Notons, au passage, que la formule "aide personnalisée", est plutôt ahurissante, quand on voit à quel point la personne des élèves est absente des préoccupations des auteurs de ces programmes.
Incohérence sur toute la ligne, langage confus qui, sous prétexte de simplifications, multiplie les amalgames et les erreurs, et utilise n'importe quel mot pour dire n'importe quoi : confusions "objectifs et moyens", le terme de "compétences" mis à toutes les sauces, pour ne plus rien dire du tout, un salmigondis de termes grammaticaux traditionnels, soudain accompagnés de données empruntées (mal) à la linguistique, des progressions ridicules et des propositions de séances absurdes, comme les leçons de mots (un par jour), ou la frappe quotidienne des syllabes (la syllabe, c'est un peu comme la femme dans certaines religions : il faut la battre car si l'enseignant ne sait pas pourquoi, la syllabe, ou plutôt l'Inspecteur d'Académie du coin, lui, le sait.)

Pour toutes ces raisons, désobéir à de tels programmes n'est pas seulement légitime ; c'est un devoir.

Punir les désobéisseurs ? Au moins leurs classes sont vivantes, intelligentes, actives... Si vous saviez comme celles des obéisseurs sont ennuyeuses ! Comme même les enseignants y sont malheureux et d'humeur sombre, comme ils semblent s'y ennuyer...
Les activités — non, les exercices — qu'on y mène sont tristes, sans intérêt aucun ! A aucun moment, les enfants n'ont autre chose à faire que d'écouter et d'écrire des choses qui ne servent à personne, et ne seront lues que pour être notées.
Moralité : les enfants y sont durs, insupportables, violents en récréation... On le serait autant à leur place ! Et, pour les collègues désemparés, il n'y a pas d'autres moyens d'exister que d'affirmer, par des cris, des invectives, des menaces et des punitions, une autorité mise à mal, qui est tout sauf de l'autorité.

Il y a peu Pierre Frakowiak, publiait sur son blog "Educavox", un billet intitulé : "Porter des banderoles pour les programmes"

http://www.educavox.fr/Porter-des-banderoles-pour-les

Il faut relire et diffuser un tel billet : les programmes, tout le monde s'en fiche et réclamer des postes ou des moyens financiers est beaucoup plus porteur.
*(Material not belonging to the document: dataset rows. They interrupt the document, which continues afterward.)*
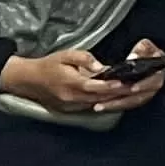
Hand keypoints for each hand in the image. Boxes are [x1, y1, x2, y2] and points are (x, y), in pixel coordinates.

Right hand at [3, 46, 163, 114]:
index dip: (111, 86)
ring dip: (111, 100)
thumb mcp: (66, 55)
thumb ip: (85, 59)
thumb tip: (102, 67)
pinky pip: (89, 107)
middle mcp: (71, 98)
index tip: (126, 83)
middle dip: (117, 94)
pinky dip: (101, 102)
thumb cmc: (49, 64)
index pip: (95, 87)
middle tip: (135, 88)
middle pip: (99, 99)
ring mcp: (70, 106)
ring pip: (95, 104)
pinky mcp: (69, 110)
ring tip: (128, 92)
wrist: (28, 80)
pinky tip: (112, 97)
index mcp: (70, 83)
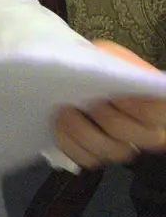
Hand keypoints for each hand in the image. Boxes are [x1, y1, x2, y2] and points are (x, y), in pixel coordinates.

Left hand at [54, 40, 165, 168]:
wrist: (78, 79)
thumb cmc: (99, 68)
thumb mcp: (109, 57)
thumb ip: (115, 63)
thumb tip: (111, 68)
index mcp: (156, 106)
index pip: (156, 114)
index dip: (136, 108)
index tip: (115, 96)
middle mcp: (147, 132)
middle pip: (134, 136)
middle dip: (109, 120)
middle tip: (89, 105)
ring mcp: (123, 147)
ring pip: (111, 151)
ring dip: (83, 132)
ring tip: (65, 111)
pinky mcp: (97, 156)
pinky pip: (88, 160)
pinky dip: (71, 144)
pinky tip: (60, 126)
Sans minimiser l'importance de ces revendications — elles sont plus que légitimes — on aimerait bien qu'on jette un œil plus souvent sur les contenus d'enseignement prônés par le Ministère : avec de telles instructions, tous les postes et toutes les rallonges financières ne serviront à rien. Ce sont les programmes qui portent en réalité et en profondeur la catastrophe annoncée
Si j'enseigne des erreurs, j'empêche mes élèves d'acquérir le pouvoir que donne le savoir.
Volontaire ou pas, consciente ou non, c'est une intox intolérable.
On comprend du reste pourquoi la formation des enseignants est réduite à néant : aucun formateur digne de ce nom, c'est-à-dire nourri des nombreux travaux qui ont éclairé notre métier depuis quarante ans, ne pourrait accepter d'enseigner à de futurs enseignants comment appliquer les programmes 2008, qui semblent avoir été écrits au Moyen Âge.
Autant enseigner que la terre est plate et que le soleil tourne autour .

Cher Stéphane Hessel, vous qui nous invitez si joliment à nous indigner, vous avez écrit un livre qui a été abondamment acheté et complimenté. Mais l'on a l'impression que vos lecteurs n'ont pas vraiment compris le message... Auraient-ils du mal à comprendre ce qu'ils lisent ?
C'est vrai... Ils ont appris à lire avec une méthode syllabique... Tout s'explique.